**STATED GOAL**
Locate each line below that contains the word "Sample" and copy every such line in full.

**SOURCE MATERIAL**
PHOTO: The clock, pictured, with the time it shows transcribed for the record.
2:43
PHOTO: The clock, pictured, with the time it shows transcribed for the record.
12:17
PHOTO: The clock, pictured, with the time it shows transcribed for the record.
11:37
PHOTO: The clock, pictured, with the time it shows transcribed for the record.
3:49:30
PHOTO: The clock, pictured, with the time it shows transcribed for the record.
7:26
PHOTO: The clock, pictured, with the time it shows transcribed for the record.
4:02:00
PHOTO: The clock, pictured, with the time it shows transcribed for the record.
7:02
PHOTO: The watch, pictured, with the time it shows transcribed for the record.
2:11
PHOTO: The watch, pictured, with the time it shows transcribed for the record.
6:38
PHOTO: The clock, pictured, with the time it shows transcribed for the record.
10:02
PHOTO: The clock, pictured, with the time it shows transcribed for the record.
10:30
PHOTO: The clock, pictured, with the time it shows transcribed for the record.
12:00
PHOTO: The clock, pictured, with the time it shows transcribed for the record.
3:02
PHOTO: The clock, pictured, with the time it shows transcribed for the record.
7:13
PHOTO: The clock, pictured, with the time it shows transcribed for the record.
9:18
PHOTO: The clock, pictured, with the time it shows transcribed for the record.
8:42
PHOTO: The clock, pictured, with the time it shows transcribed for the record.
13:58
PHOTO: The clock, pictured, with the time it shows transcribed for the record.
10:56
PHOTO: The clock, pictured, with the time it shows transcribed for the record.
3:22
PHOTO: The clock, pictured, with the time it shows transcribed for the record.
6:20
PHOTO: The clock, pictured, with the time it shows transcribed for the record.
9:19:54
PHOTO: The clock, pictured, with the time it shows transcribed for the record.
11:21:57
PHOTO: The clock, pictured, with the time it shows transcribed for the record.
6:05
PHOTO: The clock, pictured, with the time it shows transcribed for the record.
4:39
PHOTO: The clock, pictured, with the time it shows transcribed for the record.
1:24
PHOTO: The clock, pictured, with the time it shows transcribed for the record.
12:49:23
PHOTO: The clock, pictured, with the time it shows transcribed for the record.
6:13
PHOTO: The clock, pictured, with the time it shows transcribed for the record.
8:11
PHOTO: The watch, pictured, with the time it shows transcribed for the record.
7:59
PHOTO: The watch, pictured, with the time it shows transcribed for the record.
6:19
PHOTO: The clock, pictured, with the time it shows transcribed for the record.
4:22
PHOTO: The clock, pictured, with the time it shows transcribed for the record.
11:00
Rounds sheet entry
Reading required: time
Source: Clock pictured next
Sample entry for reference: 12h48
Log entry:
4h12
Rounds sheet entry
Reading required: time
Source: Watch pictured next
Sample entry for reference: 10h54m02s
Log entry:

**RESULT OF THE EXERCISE**
Sample entry for reference: 12h48
Sample entry for reference: 10h54m02s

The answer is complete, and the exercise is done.